● **YOUR ASSIGNMENT**
In the data below, one line contains "<!-- stream -->" and a later one contains "<!-- river -->". Print both, with every line between them, exactly and alone.

● **DATASET CONTENT**
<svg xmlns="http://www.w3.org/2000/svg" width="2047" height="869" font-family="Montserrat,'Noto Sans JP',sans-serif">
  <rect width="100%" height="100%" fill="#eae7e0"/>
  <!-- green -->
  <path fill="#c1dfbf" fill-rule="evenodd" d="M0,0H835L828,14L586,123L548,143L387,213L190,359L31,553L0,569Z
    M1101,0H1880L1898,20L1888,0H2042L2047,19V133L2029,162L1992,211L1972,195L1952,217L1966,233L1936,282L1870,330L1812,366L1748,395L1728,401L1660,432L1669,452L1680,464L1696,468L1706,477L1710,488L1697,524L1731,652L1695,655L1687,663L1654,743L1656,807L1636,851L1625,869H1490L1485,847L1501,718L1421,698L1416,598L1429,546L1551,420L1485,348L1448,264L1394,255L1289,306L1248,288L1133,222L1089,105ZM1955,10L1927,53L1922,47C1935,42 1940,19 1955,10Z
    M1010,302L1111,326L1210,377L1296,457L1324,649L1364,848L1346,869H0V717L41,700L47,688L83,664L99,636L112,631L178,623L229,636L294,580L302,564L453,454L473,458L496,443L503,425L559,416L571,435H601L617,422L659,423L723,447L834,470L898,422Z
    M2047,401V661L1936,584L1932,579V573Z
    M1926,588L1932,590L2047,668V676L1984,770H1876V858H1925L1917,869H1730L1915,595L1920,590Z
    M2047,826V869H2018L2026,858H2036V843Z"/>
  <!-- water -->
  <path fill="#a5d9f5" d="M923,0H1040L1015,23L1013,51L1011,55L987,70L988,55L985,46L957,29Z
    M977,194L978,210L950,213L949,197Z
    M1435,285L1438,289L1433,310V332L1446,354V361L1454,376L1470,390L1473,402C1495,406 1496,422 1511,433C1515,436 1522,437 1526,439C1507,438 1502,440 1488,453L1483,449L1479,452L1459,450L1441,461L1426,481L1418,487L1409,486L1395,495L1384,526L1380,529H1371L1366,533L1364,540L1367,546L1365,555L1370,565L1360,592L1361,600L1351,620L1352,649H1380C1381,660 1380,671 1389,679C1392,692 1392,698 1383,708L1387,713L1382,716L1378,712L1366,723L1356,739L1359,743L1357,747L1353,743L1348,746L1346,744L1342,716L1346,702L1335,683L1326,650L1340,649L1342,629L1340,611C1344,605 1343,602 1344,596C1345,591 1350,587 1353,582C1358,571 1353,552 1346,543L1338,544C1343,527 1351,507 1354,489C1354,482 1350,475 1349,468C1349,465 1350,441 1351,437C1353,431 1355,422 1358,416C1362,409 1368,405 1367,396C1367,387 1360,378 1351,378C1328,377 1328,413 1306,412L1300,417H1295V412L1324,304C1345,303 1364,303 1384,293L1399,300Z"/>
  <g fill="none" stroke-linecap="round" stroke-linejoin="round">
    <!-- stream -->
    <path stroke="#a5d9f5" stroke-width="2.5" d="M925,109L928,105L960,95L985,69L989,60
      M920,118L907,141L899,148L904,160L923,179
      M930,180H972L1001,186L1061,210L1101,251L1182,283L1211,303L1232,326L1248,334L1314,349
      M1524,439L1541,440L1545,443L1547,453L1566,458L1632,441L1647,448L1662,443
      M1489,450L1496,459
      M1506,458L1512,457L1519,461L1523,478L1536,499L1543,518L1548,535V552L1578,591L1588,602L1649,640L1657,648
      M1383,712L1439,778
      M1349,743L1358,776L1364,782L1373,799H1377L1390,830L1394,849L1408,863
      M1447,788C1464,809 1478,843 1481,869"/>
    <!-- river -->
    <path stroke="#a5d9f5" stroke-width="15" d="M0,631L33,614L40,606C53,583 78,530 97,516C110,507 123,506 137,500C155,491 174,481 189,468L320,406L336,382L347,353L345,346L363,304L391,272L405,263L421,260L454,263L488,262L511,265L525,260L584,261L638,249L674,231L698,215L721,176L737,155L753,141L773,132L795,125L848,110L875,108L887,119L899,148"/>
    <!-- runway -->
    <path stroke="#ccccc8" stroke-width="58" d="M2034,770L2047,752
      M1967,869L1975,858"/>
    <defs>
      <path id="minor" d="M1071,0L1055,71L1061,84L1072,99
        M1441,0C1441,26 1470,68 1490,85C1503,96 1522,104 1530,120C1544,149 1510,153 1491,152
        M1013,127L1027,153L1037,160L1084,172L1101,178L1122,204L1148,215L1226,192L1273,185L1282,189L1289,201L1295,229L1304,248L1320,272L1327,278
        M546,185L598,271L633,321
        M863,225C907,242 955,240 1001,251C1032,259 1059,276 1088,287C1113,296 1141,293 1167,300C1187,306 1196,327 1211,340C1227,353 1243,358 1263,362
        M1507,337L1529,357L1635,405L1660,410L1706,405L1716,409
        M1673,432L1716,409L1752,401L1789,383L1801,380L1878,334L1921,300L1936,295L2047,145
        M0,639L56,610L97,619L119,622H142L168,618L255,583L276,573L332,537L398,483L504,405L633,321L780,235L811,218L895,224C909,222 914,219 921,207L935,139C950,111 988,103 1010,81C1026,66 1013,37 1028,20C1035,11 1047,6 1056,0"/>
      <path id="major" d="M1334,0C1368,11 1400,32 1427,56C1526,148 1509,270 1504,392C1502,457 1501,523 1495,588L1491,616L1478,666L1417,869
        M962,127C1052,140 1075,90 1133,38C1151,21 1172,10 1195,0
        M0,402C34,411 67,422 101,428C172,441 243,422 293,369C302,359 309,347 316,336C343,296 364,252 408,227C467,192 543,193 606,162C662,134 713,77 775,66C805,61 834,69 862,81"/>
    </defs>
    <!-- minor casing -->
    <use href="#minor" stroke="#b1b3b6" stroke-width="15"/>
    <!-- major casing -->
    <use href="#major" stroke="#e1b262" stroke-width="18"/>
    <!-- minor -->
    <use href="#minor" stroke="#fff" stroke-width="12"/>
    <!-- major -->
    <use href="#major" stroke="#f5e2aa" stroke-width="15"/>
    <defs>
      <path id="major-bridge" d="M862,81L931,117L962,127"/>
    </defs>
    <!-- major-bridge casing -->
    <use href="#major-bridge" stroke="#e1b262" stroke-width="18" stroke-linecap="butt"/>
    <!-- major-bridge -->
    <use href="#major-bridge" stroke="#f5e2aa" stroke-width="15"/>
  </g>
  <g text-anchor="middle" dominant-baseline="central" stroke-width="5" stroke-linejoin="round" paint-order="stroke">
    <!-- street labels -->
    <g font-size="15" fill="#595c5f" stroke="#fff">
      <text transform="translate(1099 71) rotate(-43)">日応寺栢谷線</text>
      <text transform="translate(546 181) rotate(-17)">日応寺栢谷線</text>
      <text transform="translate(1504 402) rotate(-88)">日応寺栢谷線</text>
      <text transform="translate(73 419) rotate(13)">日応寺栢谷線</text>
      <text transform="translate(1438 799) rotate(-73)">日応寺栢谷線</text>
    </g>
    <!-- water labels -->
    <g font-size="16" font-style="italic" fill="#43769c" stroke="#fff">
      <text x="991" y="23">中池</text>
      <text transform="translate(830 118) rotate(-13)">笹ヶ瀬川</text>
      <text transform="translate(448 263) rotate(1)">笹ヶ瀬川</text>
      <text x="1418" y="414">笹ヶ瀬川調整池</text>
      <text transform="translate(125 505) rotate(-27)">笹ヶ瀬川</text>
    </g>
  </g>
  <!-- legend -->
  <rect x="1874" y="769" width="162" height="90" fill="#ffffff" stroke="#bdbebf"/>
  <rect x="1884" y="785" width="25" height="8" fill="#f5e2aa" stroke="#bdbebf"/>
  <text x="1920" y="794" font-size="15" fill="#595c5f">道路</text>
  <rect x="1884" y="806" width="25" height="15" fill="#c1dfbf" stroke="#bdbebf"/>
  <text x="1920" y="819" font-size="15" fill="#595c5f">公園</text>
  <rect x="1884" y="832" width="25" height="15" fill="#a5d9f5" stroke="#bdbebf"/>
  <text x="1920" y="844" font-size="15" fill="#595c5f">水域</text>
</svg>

● **WRITTEN RESPONSE**
    <!-- stream -->
    <path stroke="#a5d9f5" stroke-width="2.5" d="M925,109L928,105L960,95L985,69L989,60
      M920,118L907,141L899,148L904,160L923,179
      M930,180H972L1001,186L1061,210L1101,251L1182,283L1211,303L1232,326L1248,334L1314,349
      M1524,439L1541,440L1545,443L1547,453L1566,458L1632,441L1647,448L1662,443
      M1489,450L1496,459
      M1506,458L1512,457L1519,461L1523,478L1536,499L1543,518L1548,535V552L1578,591L1588,602L1649,640L1657,648
      M1383,712L1439,778
      M1349,743L1358,776L1364,782L1373,799H1377L1390,830L1394,849L1408,863
      M1447,788C1464,809 1478,843 1481,869"/>
    <!-- river -->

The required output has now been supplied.